Quark number density at imaginary chemical potential and its extrapolation to large real chemical potential by the effective model

TL;DR

This study combines lattice QCD simulations and effective models to analyze quark number densities at imaginary chemical potential, extrapolate to real chemical potential, and investigate neutron star properties and phase transitions.

Contribution

It introduces a method to extrapolate lattice QCD results to large real chemical potentials using an effective two-phase model, linking microscopic calculations to astrophysical phenomena.

Findings

Extrapolated quark densities agree with Taylor expansion results.

The two-phase model reproduces lattice QCD data for order parameters.

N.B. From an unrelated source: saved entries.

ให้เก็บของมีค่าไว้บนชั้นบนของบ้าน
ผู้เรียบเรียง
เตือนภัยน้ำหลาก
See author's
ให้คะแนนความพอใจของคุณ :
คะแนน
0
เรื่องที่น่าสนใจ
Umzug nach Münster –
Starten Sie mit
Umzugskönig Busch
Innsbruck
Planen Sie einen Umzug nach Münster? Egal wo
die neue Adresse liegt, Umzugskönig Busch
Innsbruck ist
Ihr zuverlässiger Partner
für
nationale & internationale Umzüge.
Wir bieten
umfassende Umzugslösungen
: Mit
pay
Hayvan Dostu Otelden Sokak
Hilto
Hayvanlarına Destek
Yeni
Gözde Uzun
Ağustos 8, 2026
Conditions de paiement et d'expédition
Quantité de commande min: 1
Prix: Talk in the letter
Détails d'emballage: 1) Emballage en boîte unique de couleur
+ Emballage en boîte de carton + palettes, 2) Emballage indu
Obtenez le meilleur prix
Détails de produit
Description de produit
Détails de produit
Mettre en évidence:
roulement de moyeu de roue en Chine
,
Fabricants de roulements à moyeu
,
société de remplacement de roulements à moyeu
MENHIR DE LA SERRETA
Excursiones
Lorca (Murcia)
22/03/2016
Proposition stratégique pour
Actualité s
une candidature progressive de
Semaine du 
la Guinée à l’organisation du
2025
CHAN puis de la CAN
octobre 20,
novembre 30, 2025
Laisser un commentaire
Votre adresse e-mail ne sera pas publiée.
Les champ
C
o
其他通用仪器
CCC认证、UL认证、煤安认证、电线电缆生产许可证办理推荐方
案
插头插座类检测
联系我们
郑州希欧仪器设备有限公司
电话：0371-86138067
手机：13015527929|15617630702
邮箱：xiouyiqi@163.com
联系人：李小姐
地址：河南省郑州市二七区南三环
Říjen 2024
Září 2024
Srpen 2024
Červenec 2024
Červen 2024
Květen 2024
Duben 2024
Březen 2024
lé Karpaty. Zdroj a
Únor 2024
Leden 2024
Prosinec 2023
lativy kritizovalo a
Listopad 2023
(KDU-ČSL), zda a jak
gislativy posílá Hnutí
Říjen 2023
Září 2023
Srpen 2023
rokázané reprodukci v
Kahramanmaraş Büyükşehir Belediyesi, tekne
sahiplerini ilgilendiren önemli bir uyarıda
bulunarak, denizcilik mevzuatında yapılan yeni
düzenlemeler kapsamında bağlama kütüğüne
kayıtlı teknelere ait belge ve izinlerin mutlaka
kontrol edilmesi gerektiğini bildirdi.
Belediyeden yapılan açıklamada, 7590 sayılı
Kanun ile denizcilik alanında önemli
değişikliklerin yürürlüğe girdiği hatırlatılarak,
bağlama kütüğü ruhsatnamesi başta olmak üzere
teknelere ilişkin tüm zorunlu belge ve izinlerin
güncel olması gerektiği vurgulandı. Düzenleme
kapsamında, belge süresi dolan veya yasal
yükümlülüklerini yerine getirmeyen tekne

Mass-radius relations of neutron stars are consistent with observational constraints.

Abstract

We evaluate quark number densities at imaginary chemical potential by lattice QCD with clover-improved two-flavor Wilson fermion. The quark number densities are extrapolated to the small real chemical potential region by assuming some function forms. The extrapolated quark number densities are consistent with those calculated at real chemical potential with the Taylor expansion method for the reweighting factors. In order to study the large real chemical potential region, we use the two-phase model consisting of the quantum hadrodynamics model for the hadron phase and the entanglement-PNJL model for the quark phase. The quantum hadrodynamics model is constructed to reproduce nuclear saturation properties, while the entanglement-PNJL model reproduces well lattice QCD data for the order parameters such as the Polyakov loop, the thermodynamic quantities and the screening masses. Then, we calculate the mass-radius relation of neutron stars and explore the hadron-quark phase transition with the two-phase model.